Standard & Poor’s has issued a warning about the leveraged buyout market, saying credit risks are rising as private equity firms lever up deals to levels not seen since the boom of 2005 to 07.
The LBO market has been relatively sluggish over the past couple of years amid increased regulation and rising equity valuations, especially when compared to the robust market for strategic mergers and acquisitions.
With fewer potential deals, S&P said in a report released Wednesday, private equity sponsors are pushing increasing amounts of leverage on new LBOs.

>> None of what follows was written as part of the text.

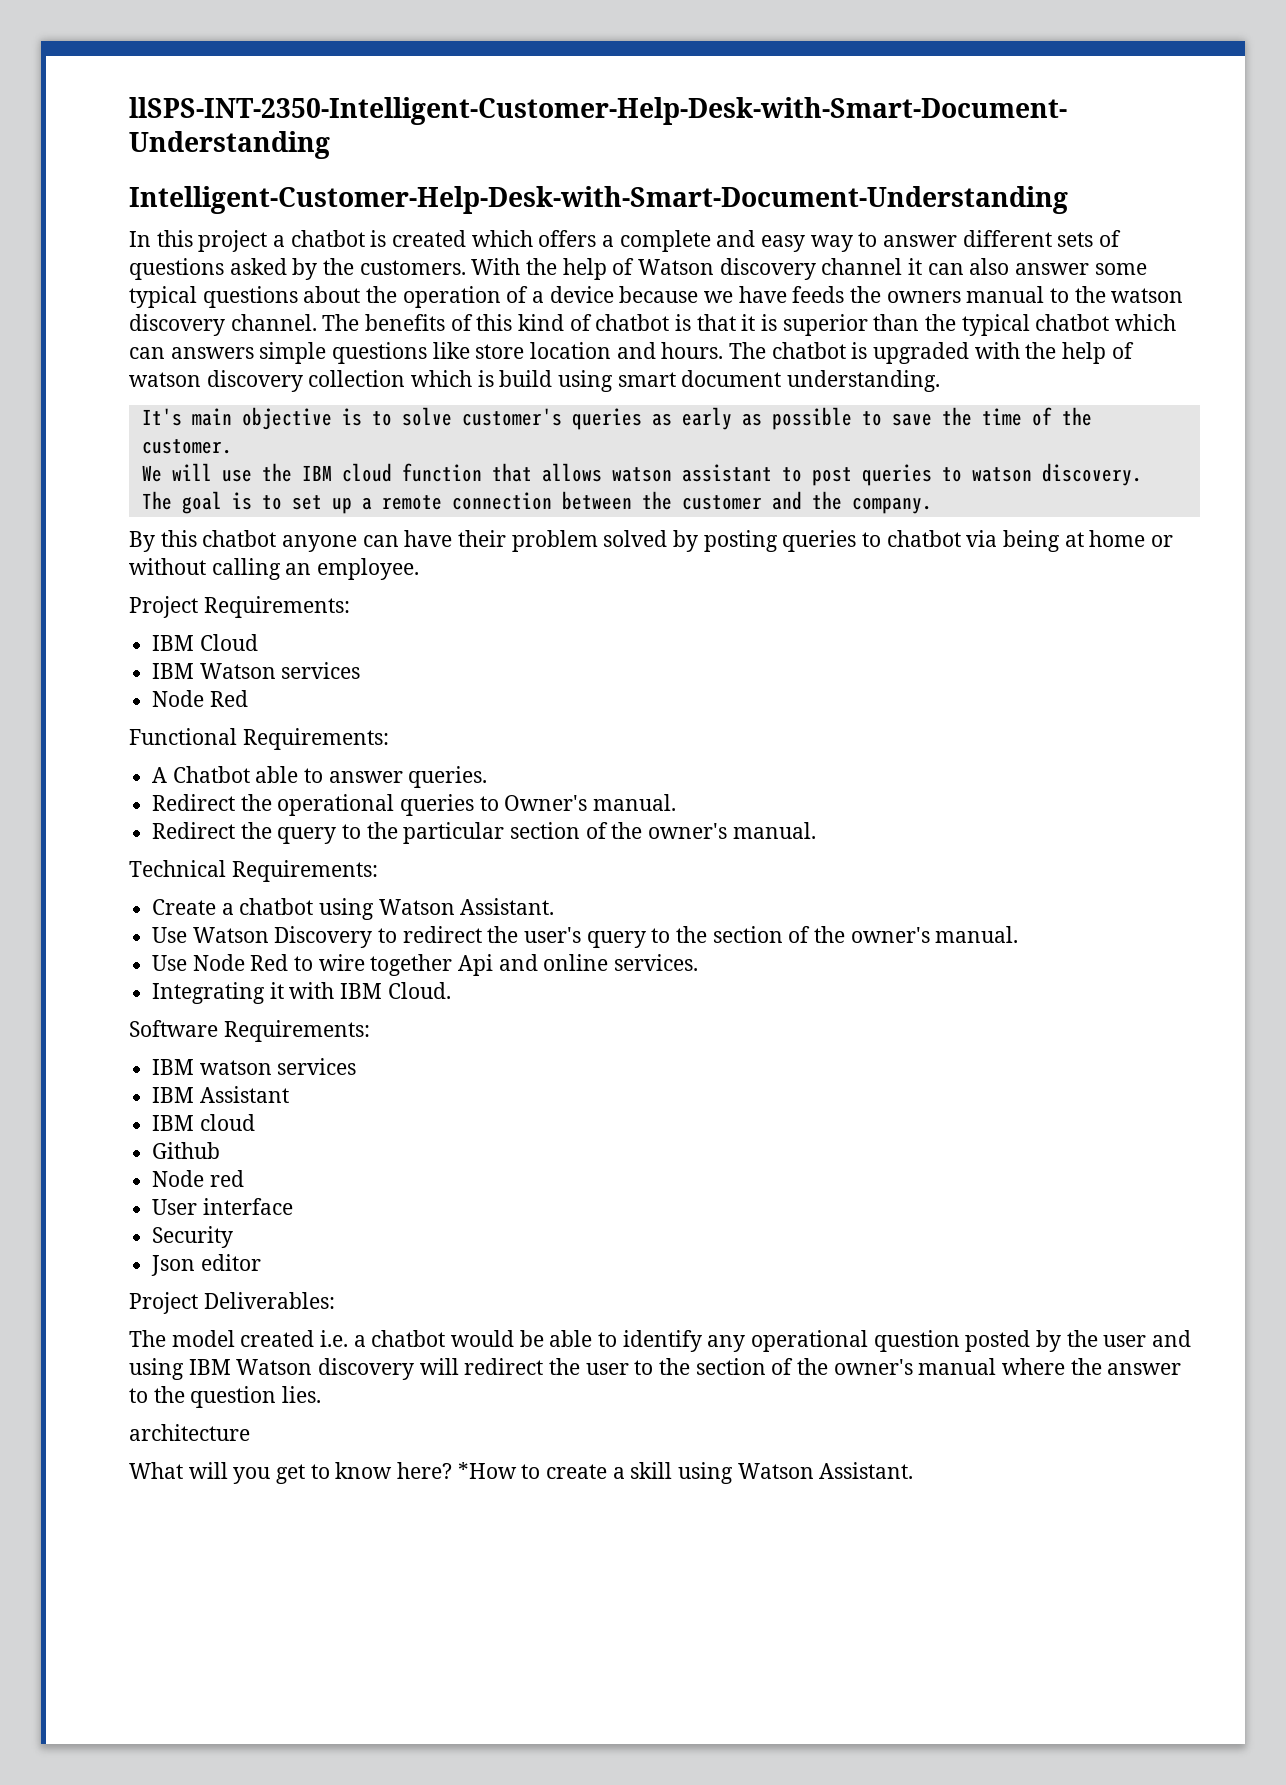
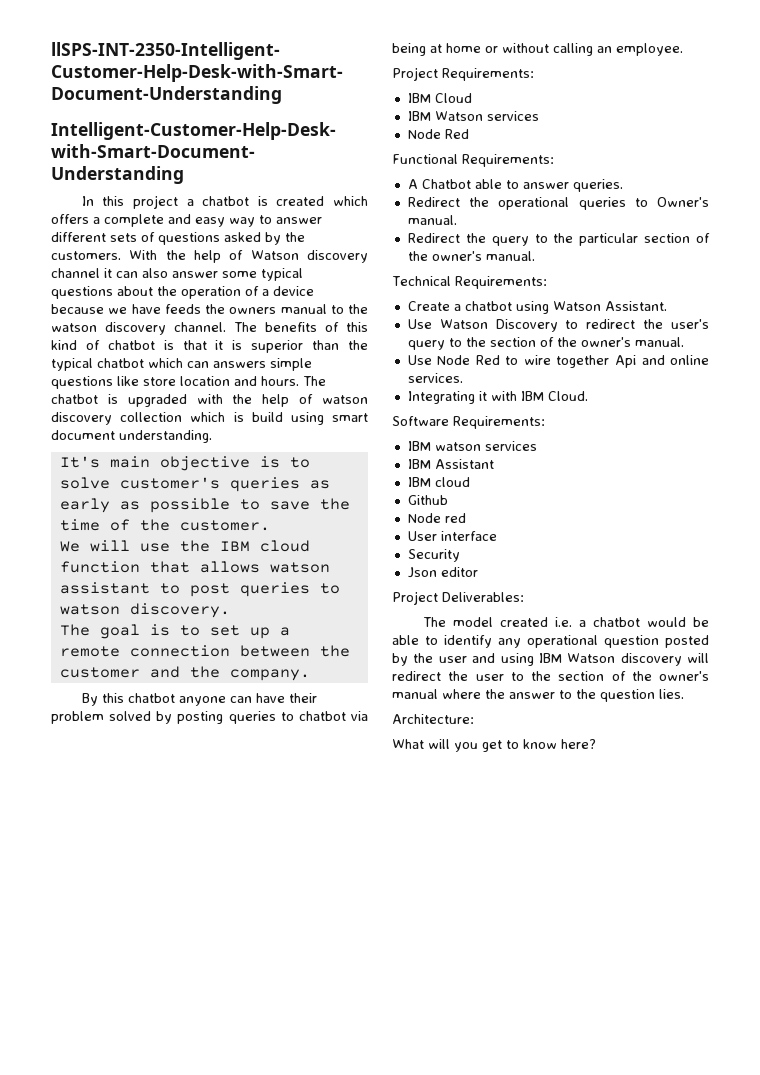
[129,1424,250,1441] architecture -> [392,714,474,724] Architecture:
[457,1462,914,1484] *How to create a skill using Watson Assistant. -> (596, 744) none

“As the 2005-2007 LBOs have shown, excessive leverage increases credit risk and could spell trouble for recent LBO issuers if capital market and economic conditions deteriorate,” the report warns.

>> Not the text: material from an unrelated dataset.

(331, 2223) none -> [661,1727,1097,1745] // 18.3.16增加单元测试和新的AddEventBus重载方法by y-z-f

S&P also noted that regulatory pressures to curb the amount of debt used to finance LBOs may have the unintended consequence of increasing credit risk on new take-private transactions. Moreover, financial sponsors are sitting on a near-record $540 billion of cash, and will need to put this money to work over the next couple of years.
“This abundance of capital could signal a pickup in LBO activity and weaker credit metrics for some corporate issuers over the next few years,” the S&P analysts wrote.

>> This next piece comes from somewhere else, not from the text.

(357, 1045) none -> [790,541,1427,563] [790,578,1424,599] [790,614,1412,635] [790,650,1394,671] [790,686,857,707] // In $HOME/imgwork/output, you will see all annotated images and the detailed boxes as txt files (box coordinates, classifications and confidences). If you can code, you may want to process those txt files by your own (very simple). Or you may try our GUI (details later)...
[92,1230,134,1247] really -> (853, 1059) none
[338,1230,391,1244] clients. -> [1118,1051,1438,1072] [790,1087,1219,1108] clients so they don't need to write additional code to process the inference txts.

According to The Financial Times, the debt burden of the largest 20 companies taken private since the start of 2014 has climbed to an average 7.6 times unadjusted earnings, about a point below the 8.7 times average recorded for the biggest transactions in the 2005-07 boom.
Some recent LBOs have exceeded the six-times leverage ratio guideline set by regulators in 2013, which defines a deal as risky.
“With $539.4 billion in dry powder sitting on the sidelines … the concern is PE managers will overpay for assets that will fail to grow into [a] new, often highly levered, capital structure,” the FT said.